Way back in 1899 the ground floor of the
stately Georgian stone house was peeled away to make room for a carriage shed
and a stable. Horses on the ground floor, and people on the second.
From the time Walter Chisholm built the house
and became the first town clerk of Dundas, it was occupied by movers and
shakers. After Chisholm, the successful
Laing family moved in, builders of the Laing block on King Street. At the turn of the century the Grafton's
owned it, their successful businesses employed 400 people. When Tom Folkes settled in around 1927 he ran
a busy riding academy.
Now the equally industrious Barnim is
retooling the house for his needs.
“I work a lot,” he says from the sales shop located
where the carriages used to park, “At least 40 hours and more a week.”

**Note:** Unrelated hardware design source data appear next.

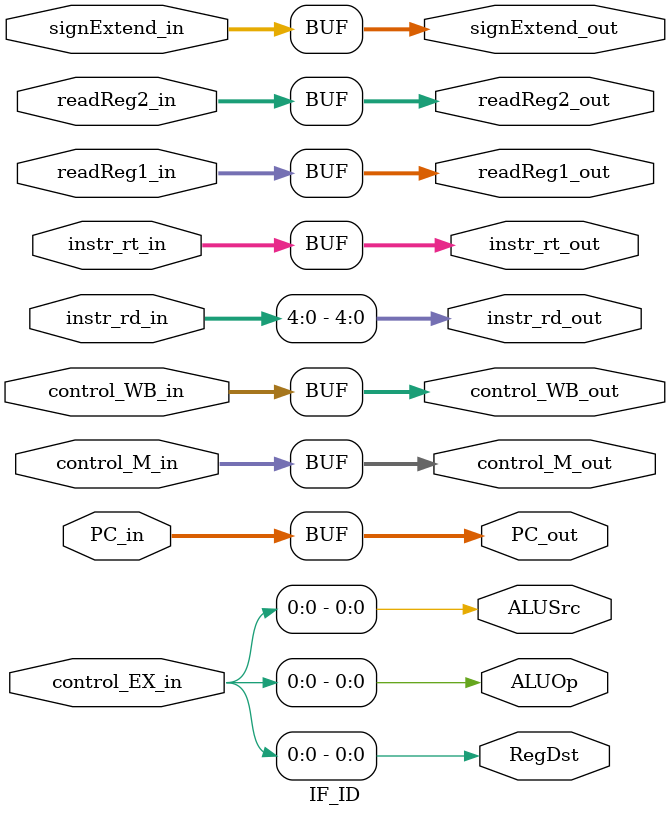
<source format=v>
`timescale 1ns / 1ps


module IF_ID(PC_in, readReg1_in, readReg2_in, signExtend_in, instr_rt_in, instr_rd_in, control_WB_in, control_M_in, control_EX_in, 
             PC_out, readReg1_out, readReg2_out, signExtend_out, instr_rt_out, instr_rd_out, control_WB_out, control_M_out, RegDst,
             ALUOp, ALUSrc); 
  
  input [31:0] PC_in;
  input [4:0] readReg1_in;
  input [4:0] readReg2_in;
  input [31:0] signExtend_in;
  input [4:0] instr_rt_in;
  input [15:0] instr_rd_in;
  input [31:0] control_WB_in;
  input [31:0] control_M_in;
  input [31:0] control_EX_in;  

  
  output [31:0] PC_out;
  output [4:0] readReg1_out;
  output [4:0] readReg2_out;
  output [31:0] signExtend_out;
  output [4:0] instr_rt_out;
  output [4:0] instr_rd_out;
  output [31:0] control_WB_out;
  output [31:0] control_M_out;
  output RegDst;
  output ALUOp;
  output ALUSrc;

  always @(*) begin
    PC_out <= PC_in;
    readReg1_out <= readReg1_in;
    readReg2_out <= readReg2_in;
    signExtend_out <= signExtend_in;
    instr_rt_out <= instr_rt_in;
    instr_rd_out <= instr_rd_in;
    control_WB_out <= control_WB_in;
    control_M_out <= control_M_in;
    RegDst <= control_EX_in; // FIX ME
    ALUOp <= control_EX_in;  // FIX ME
    ALUSrc <= control_EX_in;  // FIX ME
    
  end


endmodule

</source>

Usually he would have a student assistant,
now in these Covid times, the work is solo.
His pieces, domestic and useable as he
describes them, fill shelves, tables, and walls in the shop. It’s closed
now, but the business is open for porch
pickup and shipping.
From the 1970’s he’s been constantly
producing, but his work found its feet after a placement in a masters ceramic
program in Cardiff Wales.
A professor said to him, “You’re a craft
potter, don’t let people pick on you for that.”

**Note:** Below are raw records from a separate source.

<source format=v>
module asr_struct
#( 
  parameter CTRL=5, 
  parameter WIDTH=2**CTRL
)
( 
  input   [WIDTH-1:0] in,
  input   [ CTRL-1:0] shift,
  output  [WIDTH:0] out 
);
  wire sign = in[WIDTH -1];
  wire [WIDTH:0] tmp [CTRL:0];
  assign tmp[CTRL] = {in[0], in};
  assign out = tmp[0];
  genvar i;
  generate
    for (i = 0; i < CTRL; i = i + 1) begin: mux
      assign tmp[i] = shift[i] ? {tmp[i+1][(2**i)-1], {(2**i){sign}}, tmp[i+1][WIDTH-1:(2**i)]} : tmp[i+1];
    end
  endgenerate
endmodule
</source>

Barnim was instructed to go out with a sketchbook and draw things he
loved.
“I had to learn to decorate, I sketched the
fish at the market, their shapes and
pattern, that ended up on my pottery.”
Barnim’s intrinsic feel for shape and texture
was squeezed for all its worth in his recent reimagining of his heritage home.

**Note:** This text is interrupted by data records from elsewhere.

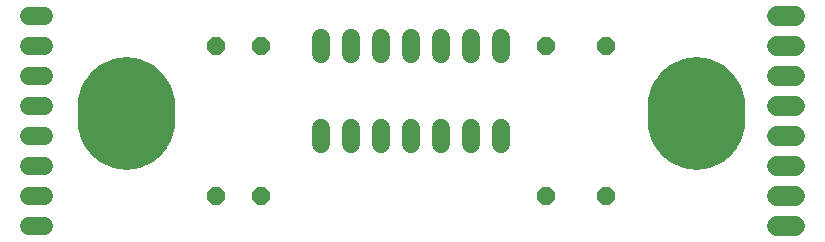
<source format=gbr>
G04 EAGLE Gerber X2 export*
G04 #@! %TF.Part,Single*
G04 #@! %TF.FileFunction,Soldermask,Top,1*
G04 #@! %TF.FilePolarity,Negative*
G04 #@! %TF.GenerationSoftware,Autodesk,EAGLE,9.0.0*
G04 #@! %TF.CreationDate,2019-08-08T19:16:13Z*
G75*
%MOMM*%
%FSLAX34Y34*%
%LPD*%
%AMOC8*
5,1,8,0,0,1.08239X$1,22.5*%
G01*
%ADD10C,1.524000*%
%ADD11P,1.649562X8X112.500000*%
%ADD12P,1.649562X8X292.500000*%
%ADD13C,1.727200*%

G36*
X653340Y60848D02*
X653340Y60848D01*
X653687Y60902D01*
X653770Y60910D01*
X659082Y62066D01*
X659418Y62168D01*
X659499Y62188D01*
X664592Y64088D01*
X664911Y64237D01*
X664988Y64269D01*
X669759Y66874D01*
X670053Y67067D01*
X670125Y67109D01*
X674476Y70366D01*
X674740Y70600D01*
X674805Y70651D01*
X678649Y74495D01*
X678876Y74763D01*
X678934Y74824D01*
X682191Y79175D01*
X682378Y79473D01*
X682426Y79541D01*
X685031Y84312D01*
X685175Y84634D01*
X685212Y84708D01*
X687112Y89801D01*
X687175Y90026D01*
X687203Y90100D01*
X687215Y90161D01*
X687234Y90218D01*
X688390Y95530D01*
X688437Y95879D01*
X688452Y95960D01*
X688840Y101383D01*
X688838Y101519D01*
X688847Y101600D01*
X688847Y114300D01*
X688836Y114436D01*
X688840Y114517D01*
X688452Y119940D01*
X688398Y120287D01*
X688390Y120370D01*
X687234Y125682D01*
X687132Y126018D01*
X687112Y126099D01*
X685212Y131192D01*
X685063Y131511D01*
X685031Y131588D01*
X682426Y136359D01*
X682233Y136653D01*
X682191Y136725D01*
X678934Y141076D01*
X678700Y141340D01*
X678649Y141405D01*
X674805Y145249D01*
X674537Y145476D01*
X674476Y145534D01*
X670125Y148791D01*
X669827Y148978D01*
X669759Y149026D01*
X664988Y151631D01*
X664666Y151775D01*
X664592Y151812D01*
X659499Y153712D01*
X659161Y153808D01*
X659082Y153834D01*
X653770Y154990D01*
X653421Y155037D01*
X653340Y155052D01*
X647917Y155440D01*
X647566Y155436D01*
X647483Y155440D01*
X642060Y155052D01*
X641713Y154998D01*
X641630Y154990D01*
X636318Y153834D01*
X635982Y153732D01*
X635901Y153712D01*
X630808Y151812D01*
X630489Y151663D01*
X630412Y151631D01*
X625641Y149026D01*
X625347Y148833D01*
X625275Y148791D01*
X620924Y145534D01*
X620660Y145300D01*
X620595Y145249D01*
X616751Y141405D01*
X616524Y141137D01*
X616466Y141076D01*
X613209Y136725D01*
X613022Y136427D01*
X612974Y136359D01*
X610369Y131588D01*
X610225Y131266D01*
X610188Y131192D01*
X608288Y126099D01*
X608192Y125761D01*
X608166Y125682D01*
X607010Y120370D01*
X606964Y120021D01*
X606948Y119940D01*
X606561Y114517D01*
X606562Y114381D01*
X606553Y114300D01*
X606553Y101600D01*
X606564Y101464D01*
X606561Y101383D01*
X606948Y95960D01*
X607002Y95613D01*
X607010Y95530D01*
X608166Y90218D01*
X608268Y89882D01*
X608288Y89801D01*
X610188Y84708D01*
X610337Y84389D01*
X610369Y84312D01*
X612974Y79541D01*
X613167Y79247D01*
X613209Y79175D01*
X616466Y74824D01*
X616700Y74560D01*
X616751Y74495D01*
X620595Y70651D01*
X620863Y70424D01*
X620924Y70366D01*
X625275Y67109D01*
X625410Y67024D01*
X625451Y66994D01*
X625484Y66977D01*
X625573Y66922D01*
X625641Y66874D01*
X630412Y64269D01*
X630734Y64125D01*
X630808Y64088D01*
X635901Y62188D01*
X636239Y62092D01*
X636318Y62066D01*
X641630Y60910D01*
X641979Y60864D01*
X642060Y60848D01*
X647483Y60461D01*
X647834Y60464D01*
X647917Y60461D01*
X653340Y60848D01*
G37*
G36*
X170740Y60848D02*
X170740Y60848D01*
X171087Y60902D01*
X171170Y60910D01*
X176482Y62066D01*
X176818Y62168D01*
X176899Y62188D01*
X181992Y64088D01*
X182311Y64237D01*
X182388Y64269D01*
X187159Y66874D01*
X187453Y67067D01*
X187525Y67109D01*
X191876Y70366D01*
X192140Y70600D01*
X192205Y70651D01*
X196049Y74495D01*
X196276Y74763D01*
X196334Y74824D01*
X199591Y79175D01*
X199778Y79473D01*
X199826Y79541D01*
X202431Y84312D01*
X202575Y84634D01*
X202612Y84708D01*
X204512Y89801D01*
X204575Y90026D01*
X204603Y90100D01*
X204615Y90161D01*
X204634Y90218D01*
X205790Y95530D01*
X205837Y95879D01*
X205852Y95960D01*
X206240Y101383D01*
X206238Y101519D01*
X206247Y101600D01*
X206247Y114300D01*
X206236Y114436D01*
X206240Y114517D01*
X205852Y119940D01*
X205798Y120287D01*
X205790Y120370D01*
X204634Y125682D01*
X204532Y126018D01*
X204512Y126099D01*
X202612Y131192D01*
X202463Y131511D01*
X202431Y131588D01*
X199826Y136359D01*
X199633Y136653D01*
X199591Y136725D01*
X196334Y141076D01*
X196100Y141340D01*
X196049Y141405D01*
X192205Y145249D01*
X191937Y145476D01*
X191876Y145534D01*
X187525Y148791D01*
X187227Y148978D01*
X187159Y149026D01*
X182388Y151631D01*
X182066Y151775D01*
X181992Y151812D01*
X176899Y153712D01*
X176561Y153808D01*
X176482Y153834D01*
X171170Y154990D01*
X170821Y155037D01*
X170740Y155052D01*
X165317Y155440D01*
X164966Y155436D01*
X164883Y155440D01*
X159460Y155052D01*
X159113Y154998D01*
X159030Y154990D01*
X153718Y153834D01*
X153382Y153732D01*
X153301Y153712D01*
X148208Y151812D01*
X147889Y151663D01*
X147812Y151631D01*
X143041Y149026D01*
X142747Y148833D01*
X142675Y148791D01*
X138324Y145534D01*
X138060Y145300D01*
X137995Y145249D01*
X134151Y141405D01*
X133924Y141137D01*
X133866Y141076D01*
X130609Y136725D01*
X130422Y136427D01*
X130374Y136359D01*
X127769Y131588D01*
X127625Y131266D01*
X127588Y131192D01*
X125688Y126099D01*
X125592Y125761D01*
X125566Y125682D01*
X124410Y120370D01*
X124364Y120021D01*
X124348Y119940D01*
X123961Y114517D01*
X123962Y114381D01*
X123953Y114300D01*
X123953Y101600D01*
X123964Y101464D01*
X123961Y101383D01*
X124348Y95960D01*
X124402Y95613D01*
X124410Y95530D01*
X125566Y90218D01*
X125668Y89882D01*
X125688Y89801D01*
X127588Y84708D01*
X127737Y84389D01*
X127769Y84312D01*
X130374Y79541D01*
X130567Y79247D01*
X130609Y79175D01*
X133866Y74824D01*
X134100Y74560D01*
X134151Y74495D01*
X137995Y70651D01*
X138263Y70424D01*
X138324Y70366D01*
X142675Y67109D01*
X142810Y67024D01*
X142851Y66994D01*
X142884Y66977D01*
X142973Y66922D01*
X143041Y66874D01*
X147812Y64269D01*
X148134Y64125D01*
X148208Y64088D01*
X153301Y62188D01*
X153639Y62092D01*
X153718Y62066D01*
X159030Y60910D01*
X159379Y60864D01*
X159460Y60848D01*
X164883Y60461D01*
X165234Y60464D01*
X165317Y60461D01*
X170740Y60848D01*
G37*
D10*
X330200Y82296D02*
X330200Y95504D01*
X355600Y95504D02*
X355600Y82296D01*
X482600Y82296D02*
X482600Y95504D01*
X482600Y158496D02*
X482600Y171704D01*
X381000Y95504D02*
X381000Y82296D01*
X406400Y82296D02*
X406400Y95504D01*
X457200Y95504D02*
X457200Y82296D01*
X431800Y82296D02*
X431800Y95504D01*
X457200Y158496D02*
X457200Y171704D01*
X431800Y171704D02*
X431800Y158496D01*
X406400Y158496D02*
X406400Y171704D01*
X381000Y171704D02*
X381000Y158496D01*
X355600Y158496D02*
X355600Y171704D01*
X330200Y171704D02*
X330200Y158496D01*
D11*
X279400Y38100D03*
X279400Y165100D03*
D12*
X241300Y165100D03*
X241300Y38100D03*
D11*
X520700Y38100D03*
X520700Y165100D03*
D12*
X571500Y165100D03*
X571500Y38100D03*
D10*
X95504Y190500D02*
X82296Y190500D01*
X82296Y165100D02*
X95504Y165100D01*
X95504Y139700D02*
X82296Y139700D01*
X82296Y114300D02*
X95504Y114300D01*
X95504Y88900D02*
X82296Y88900D01*
X82296Y63500D02*
X95504Y63500D01*
X95504Y38100D02*
X82296Y38100D01*
X82296Y12700D02*
X95504Y12700D01*
D13*
X716280Y12700D02*
X731520Y12700D01*
X731520Y38100D02*
X716280Y38100D01*
X716280Y63500D02*
X731520Y63500D01*
X731520Y88900D02*
X716280Y88900D01*
X716280Y114300D02*
X731520Y114300D01*
X731520Y139700D02*
X716280Y139700D01*
X716280Y165100D02*
X731520Y165100D01*
X731520Y190500D02*
X716280Y190500D01*
M02*

</source>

He turned the 2,000 square foot main living space into an academic rental, and
he moved into the hayloft.
At 450 square feet, the hayloft-apartment is
packed with charm. It has a tiny bedroom, and a tinier kitchen, and a living
space where each stick of furniture needs to earn its keep.
“The Welsh dresser is where I put the pieces
I need to set the table,” Barnim says.
During the redesign, Barnim worked with his
longtime friend, designer Phyllis Tresidder. They shopped for fabric and paint
and she advised on areas to highlight and areas to “paint out”.
To ready the rental apartment, Barnim worked
on the jobs inherited in an old house. Layers of linoleum coated with horse
hide glue, were pried off original red
pine floors. Plaster walls, held together with old wallpaper, needed rescue.
The work wasn’t daunting for Barnim.
“I’m good at that kind of
thing, I could have been a builder.”
A tour through the house is part art history
lesson, an antique roadshow, and family memories.
Barnim used his own pieces to furnish the
apartment. A table in the dining room is
the one where threshing crews ate at his grandparent’s farm, a quilt in the
hallway came from a trade with Burlington artist John Willard, the many
paintings reflect the talent of the Dundas artistic community.
Fully stocked, thoughtfully decorated, the
apartment is listed with McMaster University’s academical rental program.
“You can walk in with your backpack and have
a dinner party tomorrow night,” Barnim says.
The extra income of $2,500 a month is welcome,
and may help in a future project of restoring the front of the house to the original.
As the historical designation says it was
once a beautiful Georgian stone building.
“I’d love to put the house back,” Barnim says
just a bit wistfully.
Even as it is, framed by waving branches of
spruce and pine trees, it is a thing of beauty.